Revealed, at least in part, the mystery surrounding the hospitalization of US Defense Secretary Lloyd Austin. The head of the Pentagon suffers from prostate cancer and his admission since January 1, which he hid for three days even from President Joe Biden himself, was due to an infection after surgery related to this disease and to which on December 22 as revealed by the Walter Reed Military Medical Center, where he remains admitted. But the White House acknowledged that Biden had not yet learned the nature of his secretary’s illness.
“No one at the White House knew that Secretary Austin had cancer until Tuesday,” admitted presidential spokesperson Karine Jean-Pierre during her daily press conference, a few minutes after Walter Reed’s announcement. . Initially, the Pentagon had indicated that the first operation was optional, that is, it was not medically necessary.
The military hospital’s notification comes nearly a week after the Pentagon and Austin itself faced widespread criticism for the delay in communicating the soldier’s condition, second in the chain of American military command, only behind Biden. himself. If the four-star general was admitted on Monday the 1st, he only informed the White House three days later. The first public statement on the hospitalization was issued on Friday 5. His second, Kathleen Hicks, in Puerto Rico, assumed some of her duties, but was also not aware of the situation from the first moment.
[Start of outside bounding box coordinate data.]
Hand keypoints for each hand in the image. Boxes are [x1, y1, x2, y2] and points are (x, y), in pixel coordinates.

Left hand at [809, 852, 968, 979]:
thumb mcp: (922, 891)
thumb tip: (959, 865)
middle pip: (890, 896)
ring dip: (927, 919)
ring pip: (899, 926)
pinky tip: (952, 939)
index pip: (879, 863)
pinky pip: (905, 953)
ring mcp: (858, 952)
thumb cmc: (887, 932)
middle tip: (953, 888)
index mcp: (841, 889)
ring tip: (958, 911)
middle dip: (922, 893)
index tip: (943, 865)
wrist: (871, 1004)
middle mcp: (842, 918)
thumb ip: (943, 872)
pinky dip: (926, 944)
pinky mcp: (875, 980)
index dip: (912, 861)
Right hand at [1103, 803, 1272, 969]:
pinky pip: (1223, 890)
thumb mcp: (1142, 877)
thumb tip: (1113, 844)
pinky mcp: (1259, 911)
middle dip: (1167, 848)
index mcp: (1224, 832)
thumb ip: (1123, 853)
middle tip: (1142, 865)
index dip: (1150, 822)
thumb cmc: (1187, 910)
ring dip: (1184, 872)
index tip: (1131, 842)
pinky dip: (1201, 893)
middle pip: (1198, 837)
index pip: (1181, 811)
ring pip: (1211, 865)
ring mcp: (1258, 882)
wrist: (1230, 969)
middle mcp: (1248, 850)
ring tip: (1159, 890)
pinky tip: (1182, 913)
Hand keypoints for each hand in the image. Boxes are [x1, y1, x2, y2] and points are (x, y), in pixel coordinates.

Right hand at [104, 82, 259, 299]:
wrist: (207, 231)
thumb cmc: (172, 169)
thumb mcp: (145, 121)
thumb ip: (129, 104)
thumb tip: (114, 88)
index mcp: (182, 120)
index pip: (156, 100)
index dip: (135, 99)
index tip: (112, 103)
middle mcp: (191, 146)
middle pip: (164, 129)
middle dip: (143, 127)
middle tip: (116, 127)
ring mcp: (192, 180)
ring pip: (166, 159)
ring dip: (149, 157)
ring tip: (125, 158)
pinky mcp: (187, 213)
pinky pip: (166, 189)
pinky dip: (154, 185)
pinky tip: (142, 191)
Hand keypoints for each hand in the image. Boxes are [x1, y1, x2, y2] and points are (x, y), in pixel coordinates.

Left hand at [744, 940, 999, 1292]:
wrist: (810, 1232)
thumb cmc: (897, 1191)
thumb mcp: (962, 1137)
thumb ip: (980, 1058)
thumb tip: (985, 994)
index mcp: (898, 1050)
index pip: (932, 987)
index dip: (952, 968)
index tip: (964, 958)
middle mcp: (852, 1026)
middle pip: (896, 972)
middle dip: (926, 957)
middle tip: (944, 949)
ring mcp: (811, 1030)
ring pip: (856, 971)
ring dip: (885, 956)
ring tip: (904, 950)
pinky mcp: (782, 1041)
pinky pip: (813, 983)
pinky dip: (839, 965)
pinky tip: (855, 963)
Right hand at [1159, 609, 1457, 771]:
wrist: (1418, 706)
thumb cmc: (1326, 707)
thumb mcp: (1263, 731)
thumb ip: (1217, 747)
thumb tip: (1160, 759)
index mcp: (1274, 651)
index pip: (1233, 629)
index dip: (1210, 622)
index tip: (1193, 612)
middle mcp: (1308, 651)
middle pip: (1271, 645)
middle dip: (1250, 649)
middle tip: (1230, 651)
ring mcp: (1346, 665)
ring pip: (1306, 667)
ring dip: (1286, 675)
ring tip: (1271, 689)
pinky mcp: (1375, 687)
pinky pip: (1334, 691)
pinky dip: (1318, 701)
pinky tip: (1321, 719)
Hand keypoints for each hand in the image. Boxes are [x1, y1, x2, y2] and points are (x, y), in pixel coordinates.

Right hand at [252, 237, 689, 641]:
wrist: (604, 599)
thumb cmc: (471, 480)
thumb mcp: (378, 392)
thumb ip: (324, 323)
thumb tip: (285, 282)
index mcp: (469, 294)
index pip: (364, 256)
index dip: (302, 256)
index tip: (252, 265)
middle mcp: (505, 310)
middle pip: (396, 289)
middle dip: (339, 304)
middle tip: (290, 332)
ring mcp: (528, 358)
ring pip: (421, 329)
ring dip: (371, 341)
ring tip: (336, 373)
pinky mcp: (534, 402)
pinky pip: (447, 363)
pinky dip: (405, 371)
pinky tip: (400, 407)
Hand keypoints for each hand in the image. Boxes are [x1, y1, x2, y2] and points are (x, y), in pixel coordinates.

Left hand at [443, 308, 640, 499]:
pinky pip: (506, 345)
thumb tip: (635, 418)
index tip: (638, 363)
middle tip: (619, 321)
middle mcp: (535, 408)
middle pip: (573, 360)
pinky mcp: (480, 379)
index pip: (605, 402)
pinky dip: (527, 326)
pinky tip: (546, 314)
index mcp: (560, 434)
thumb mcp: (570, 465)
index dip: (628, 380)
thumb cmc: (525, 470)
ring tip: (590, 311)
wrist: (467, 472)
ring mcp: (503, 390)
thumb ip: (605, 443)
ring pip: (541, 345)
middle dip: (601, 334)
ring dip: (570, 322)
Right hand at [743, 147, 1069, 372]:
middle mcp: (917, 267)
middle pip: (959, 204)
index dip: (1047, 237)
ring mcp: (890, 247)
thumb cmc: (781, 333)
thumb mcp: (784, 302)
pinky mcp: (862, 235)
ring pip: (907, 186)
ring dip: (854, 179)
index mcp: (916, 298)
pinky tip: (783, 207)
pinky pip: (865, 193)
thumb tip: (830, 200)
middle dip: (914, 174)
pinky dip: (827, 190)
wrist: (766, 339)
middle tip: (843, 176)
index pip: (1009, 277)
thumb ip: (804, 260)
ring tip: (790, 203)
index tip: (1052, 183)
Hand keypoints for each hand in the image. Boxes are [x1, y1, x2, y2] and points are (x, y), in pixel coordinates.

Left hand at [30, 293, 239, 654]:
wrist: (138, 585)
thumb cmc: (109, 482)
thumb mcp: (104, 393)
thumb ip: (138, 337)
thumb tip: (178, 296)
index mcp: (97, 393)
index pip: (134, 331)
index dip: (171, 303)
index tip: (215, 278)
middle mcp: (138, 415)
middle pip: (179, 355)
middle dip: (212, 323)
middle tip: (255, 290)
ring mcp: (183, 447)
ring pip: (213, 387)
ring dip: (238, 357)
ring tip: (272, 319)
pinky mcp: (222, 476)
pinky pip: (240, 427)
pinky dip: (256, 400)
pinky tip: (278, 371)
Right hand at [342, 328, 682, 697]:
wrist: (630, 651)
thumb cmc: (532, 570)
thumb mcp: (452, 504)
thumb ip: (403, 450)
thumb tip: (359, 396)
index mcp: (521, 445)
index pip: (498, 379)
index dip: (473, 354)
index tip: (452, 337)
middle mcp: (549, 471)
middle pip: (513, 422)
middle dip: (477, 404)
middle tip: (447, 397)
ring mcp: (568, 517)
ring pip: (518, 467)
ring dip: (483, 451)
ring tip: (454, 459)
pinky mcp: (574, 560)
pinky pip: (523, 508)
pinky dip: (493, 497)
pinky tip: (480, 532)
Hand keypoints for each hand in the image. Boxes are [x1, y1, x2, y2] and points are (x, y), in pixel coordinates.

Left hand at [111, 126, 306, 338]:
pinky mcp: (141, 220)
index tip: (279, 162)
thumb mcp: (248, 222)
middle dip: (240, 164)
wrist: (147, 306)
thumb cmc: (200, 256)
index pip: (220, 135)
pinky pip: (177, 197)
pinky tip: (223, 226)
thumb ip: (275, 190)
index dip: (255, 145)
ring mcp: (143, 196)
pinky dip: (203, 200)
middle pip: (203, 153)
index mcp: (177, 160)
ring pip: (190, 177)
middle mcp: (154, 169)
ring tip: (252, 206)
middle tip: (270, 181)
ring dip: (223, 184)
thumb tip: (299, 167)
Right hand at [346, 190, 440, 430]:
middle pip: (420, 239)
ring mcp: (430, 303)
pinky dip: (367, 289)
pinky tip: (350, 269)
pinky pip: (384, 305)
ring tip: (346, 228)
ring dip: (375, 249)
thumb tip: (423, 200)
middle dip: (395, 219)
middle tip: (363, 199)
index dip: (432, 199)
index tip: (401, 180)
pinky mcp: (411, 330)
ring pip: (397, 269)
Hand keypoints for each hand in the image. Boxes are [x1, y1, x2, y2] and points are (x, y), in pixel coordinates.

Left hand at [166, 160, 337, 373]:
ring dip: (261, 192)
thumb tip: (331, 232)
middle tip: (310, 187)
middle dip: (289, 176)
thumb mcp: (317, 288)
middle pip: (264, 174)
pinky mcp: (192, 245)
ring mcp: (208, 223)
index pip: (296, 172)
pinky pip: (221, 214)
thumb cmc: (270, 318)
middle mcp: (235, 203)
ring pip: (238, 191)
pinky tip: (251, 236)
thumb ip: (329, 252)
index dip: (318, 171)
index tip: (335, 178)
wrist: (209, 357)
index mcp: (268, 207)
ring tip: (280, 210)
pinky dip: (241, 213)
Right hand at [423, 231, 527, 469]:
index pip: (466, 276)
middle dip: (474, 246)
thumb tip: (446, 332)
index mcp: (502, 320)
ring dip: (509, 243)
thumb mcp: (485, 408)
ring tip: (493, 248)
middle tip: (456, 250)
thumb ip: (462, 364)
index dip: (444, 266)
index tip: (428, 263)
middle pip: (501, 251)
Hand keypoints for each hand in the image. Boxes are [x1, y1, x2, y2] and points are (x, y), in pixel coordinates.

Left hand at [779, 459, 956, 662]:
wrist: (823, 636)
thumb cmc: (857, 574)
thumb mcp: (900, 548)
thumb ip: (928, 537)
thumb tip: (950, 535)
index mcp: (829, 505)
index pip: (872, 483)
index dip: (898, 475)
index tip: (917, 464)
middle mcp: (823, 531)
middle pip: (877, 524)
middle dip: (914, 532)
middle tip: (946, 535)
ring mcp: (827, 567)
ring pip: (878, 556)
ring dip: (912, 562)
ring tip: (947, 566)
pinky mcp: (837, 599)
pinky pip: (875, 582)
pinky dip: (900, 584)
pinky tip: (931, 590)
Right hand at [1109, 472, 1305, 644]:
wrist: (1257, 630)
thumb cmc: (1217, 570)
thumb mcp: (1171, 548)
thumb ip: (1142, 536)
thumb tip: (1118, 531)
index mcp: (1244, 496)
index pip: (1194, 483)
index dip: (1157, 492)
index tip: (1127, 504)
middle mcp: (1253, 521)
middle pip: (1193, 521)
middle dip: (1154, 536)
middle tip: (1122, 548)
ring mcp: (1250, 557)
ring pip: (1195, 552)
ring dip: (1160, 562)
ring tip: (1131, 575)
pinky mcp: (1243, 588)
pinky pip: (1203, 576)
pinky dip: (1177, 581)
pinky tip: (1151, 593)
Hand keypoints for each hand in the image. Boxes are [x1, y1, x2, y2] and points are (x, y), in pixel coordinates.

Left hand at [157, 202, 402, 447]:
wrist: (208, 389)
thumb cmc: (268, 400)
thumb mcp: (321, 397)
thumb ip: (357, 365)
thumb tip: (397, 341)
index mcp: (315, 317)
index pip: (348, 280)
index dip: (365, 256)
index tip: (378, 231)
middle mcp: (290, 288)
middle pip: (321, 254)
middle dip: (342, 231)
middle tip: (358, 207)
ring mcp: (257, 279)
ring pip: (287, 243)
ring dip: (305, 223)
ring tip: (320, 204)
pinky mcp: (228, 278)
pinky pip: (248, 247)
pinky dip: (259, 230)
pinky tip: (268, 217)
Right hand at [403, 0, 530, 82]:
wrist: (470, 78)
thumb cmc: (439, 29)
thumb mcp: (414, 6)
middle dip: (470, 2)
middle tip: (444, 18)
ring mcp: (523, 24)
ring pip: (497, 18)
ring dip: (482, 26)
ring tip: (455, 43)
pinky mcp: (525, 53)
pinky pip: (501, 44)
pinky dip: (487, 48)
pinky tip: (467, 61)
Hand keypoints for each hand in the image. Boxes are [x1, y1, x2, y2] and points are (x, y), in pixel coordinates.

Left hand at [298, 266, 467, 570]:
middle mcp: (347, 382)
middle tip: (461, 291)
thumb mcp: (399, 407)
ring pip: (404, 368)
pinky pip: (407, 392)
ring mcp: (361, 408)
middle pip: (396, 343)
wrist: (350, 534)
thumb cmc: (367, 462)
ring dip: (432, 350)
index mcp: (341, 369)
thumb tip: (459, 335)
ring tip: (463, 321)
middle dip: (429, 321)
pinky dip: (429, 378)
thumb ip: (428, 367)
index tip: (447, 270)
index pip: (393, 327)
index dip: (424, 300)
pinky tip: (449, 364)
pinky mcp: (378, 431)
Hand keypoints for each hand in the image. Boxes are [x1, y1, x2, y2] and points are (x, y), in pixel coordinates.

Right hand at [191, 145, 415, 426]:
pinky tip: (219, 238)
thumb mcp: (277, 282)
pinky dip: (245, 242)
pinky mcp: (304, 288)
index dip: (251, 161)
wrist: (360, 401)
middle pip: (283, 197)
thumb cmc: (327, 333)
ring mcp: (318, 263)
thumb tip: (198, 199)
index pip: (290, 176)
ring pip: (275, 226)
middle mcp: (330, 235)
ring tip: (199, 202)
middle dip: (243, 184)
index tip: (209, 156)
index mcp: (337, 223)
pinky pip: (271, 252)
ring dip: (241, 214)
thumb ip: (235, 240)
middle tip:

The White House, however, insists that it maintains its confidence in the soldier, a man with an introverted personality who does not like to divulge details of his private life. President Biden plans to keep Austin at the head of the Pentagon at least until the end of his first term next January, Jean-Pierre assured.
“Obviously, prostate cancer and its treatments are deeply personal,” said Pentagon spokesperson General Pat Ryder, trying to justify the lack of communication on the state of health of his superior.
The Walter Reed medical report noted an improvement in Austin’s health. “Your infection has been cured. “He continues to progress and we expect a full recovery, although it may be a slow process,” the center said in a statement distributed by the Pentagon.
Join EL PAÍS to follow all the news and read without limits.
The cancer treatment he is undergoing has left the general with severe pain in his abdomen, hip and leg, according to the hospital. After being diagnosed with a urinary tract infection, he was admitted to the intensive care unit on January 2. “Further examination revealed a buildup of abdominal fluid that was making it difficult for his small intestine to function. This led to a buildup of his intestinal contents, which was treated by placing a tube in his nose to drain his stomach,” explain Trauma Director John Maddox and Walter Reed Prostate Disease Research Center Director Gregory Chesnut, signatories of the statement. .
The Biden administration announced a review of illness communication protocols. So far, even though, in the words of National Security Council spokesman John Kirby, government officials are “expected” to report their whereabouts, the presidential office only conducts a cursory check each morning. , which is limited to checking the city or country in which it is located. where they are located.
The Pentagon also announced a review of its own procedures, which will last 30 days. This review, Ryder said, will help determine what can be improved in communications and when is most appropriate to inform the public. “Obviously we could have done better and we will do better in the future. We have learned our lesson,” the spokesperson stressed.
In Austin’s case, the lack of transparency was more striking because his responsibility as second in the chain of command requires him to be available at all times in the event of a threat to national security. And the United States is closely following events in Ukraine, where Russia has intensified its offensive, and in the Middle East, where the conflict between Israel and Hamas in Gaza threatens to spread across the region.